Records from a data collection

------------------------------------------------------------------------

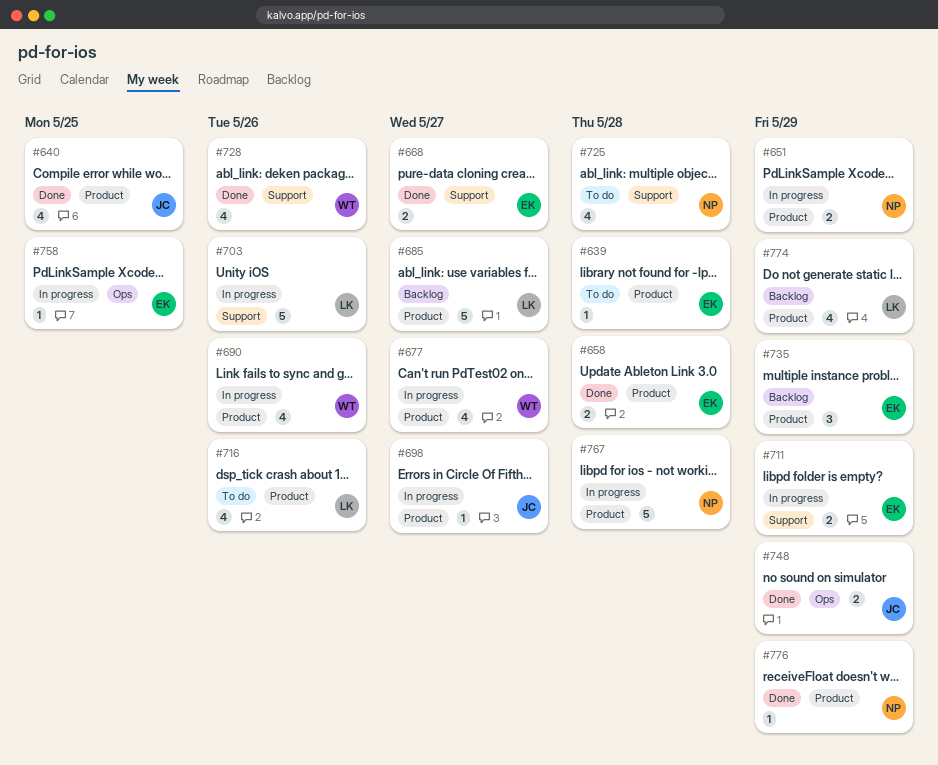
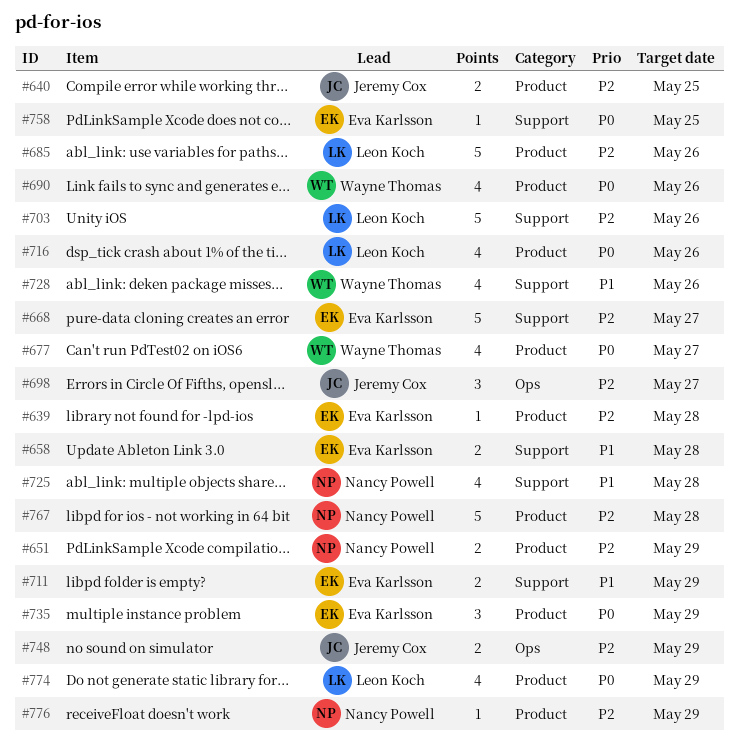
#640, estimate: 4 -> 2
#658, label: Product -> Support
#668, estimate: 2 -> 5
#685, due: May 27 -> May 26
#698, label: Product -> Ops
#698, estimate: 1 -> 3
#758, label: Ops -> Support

------------------------------------------------------------------------

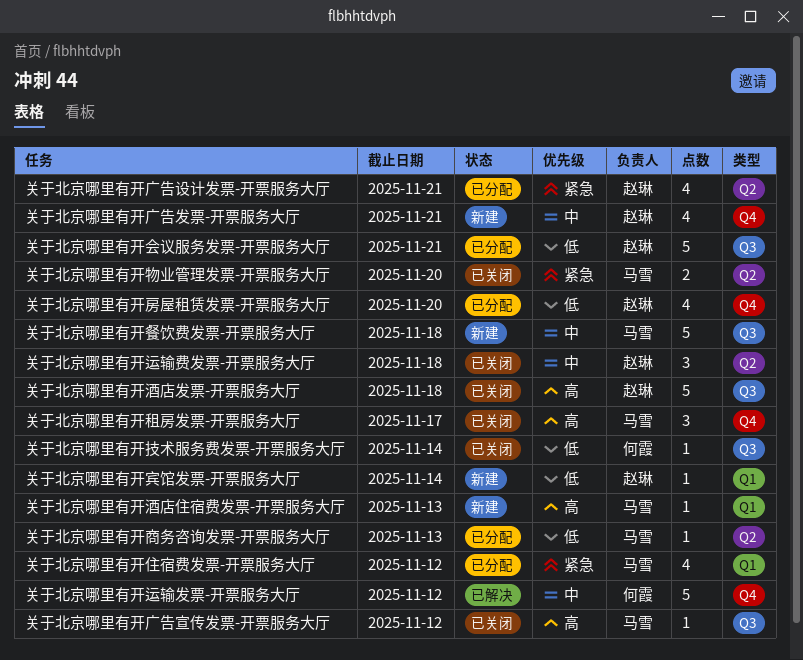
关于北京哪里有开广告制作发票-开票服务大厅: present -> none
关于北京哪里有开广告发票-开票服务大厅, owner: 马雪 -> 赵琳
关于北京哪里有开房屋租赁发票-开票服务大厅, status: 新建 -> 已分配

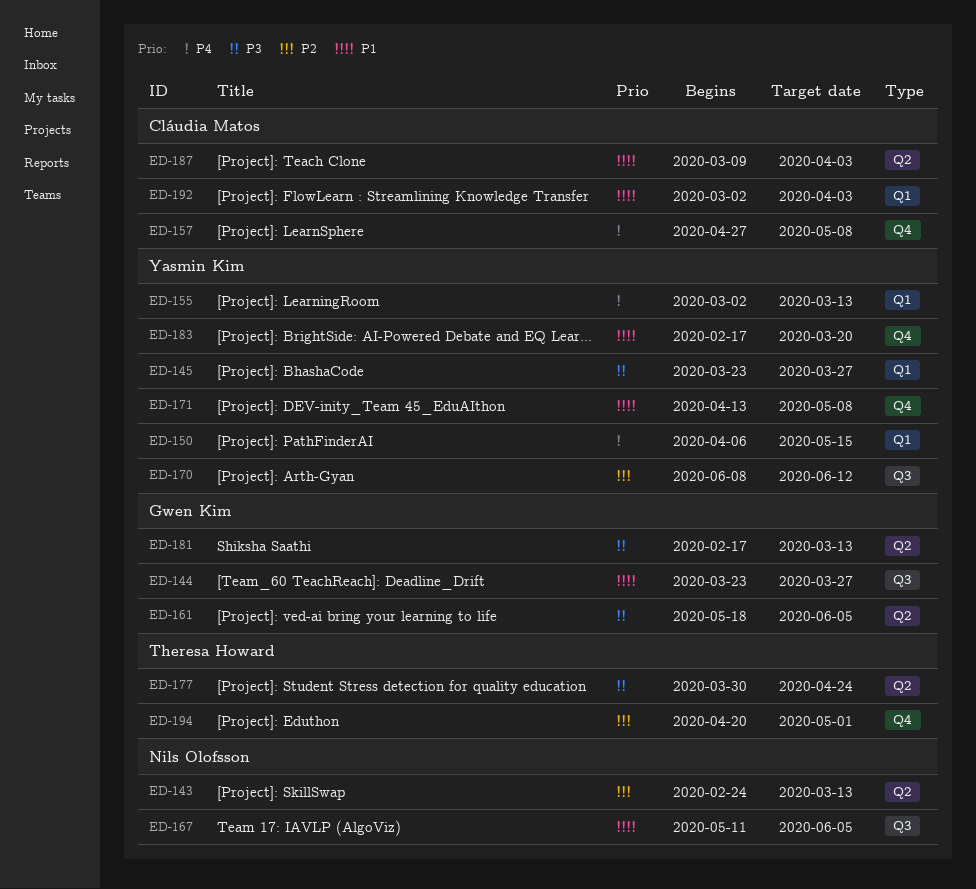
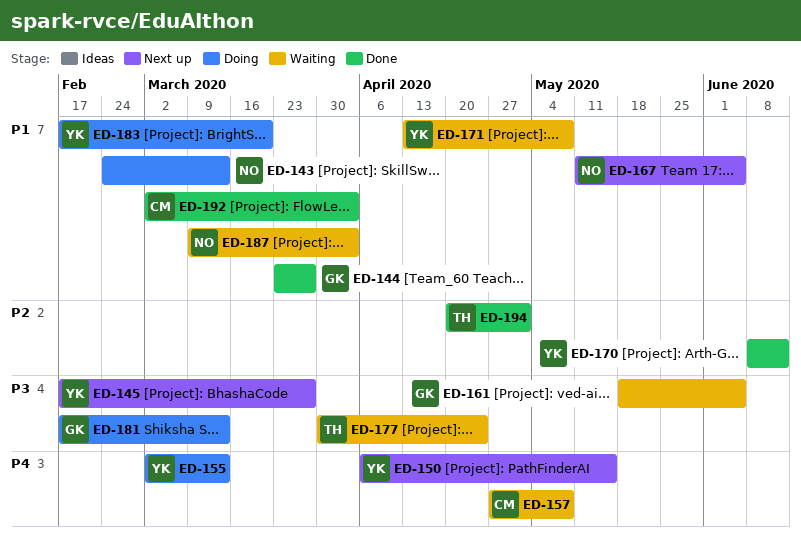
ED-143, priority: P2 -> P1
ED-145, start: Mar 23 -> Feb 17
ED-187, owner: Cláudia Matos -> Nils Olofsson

------------------------------------------------------------------------

# WHAT THE TASK REQUIRES:
Taking the entries above, write out exactly each line from the one holding "#668, estimate: 2 -> 5" to the one holding "#758, label: Ops -> Support", both included, and stop there.

# SOLUTION TO THIS EXERCISE:
#668, estimate: 2 -> 5
#685, due: May 27 -> May 26
#698, label: Product -> Ops
#698, estimate: 1 -> 3
#758, label: Ops -> Support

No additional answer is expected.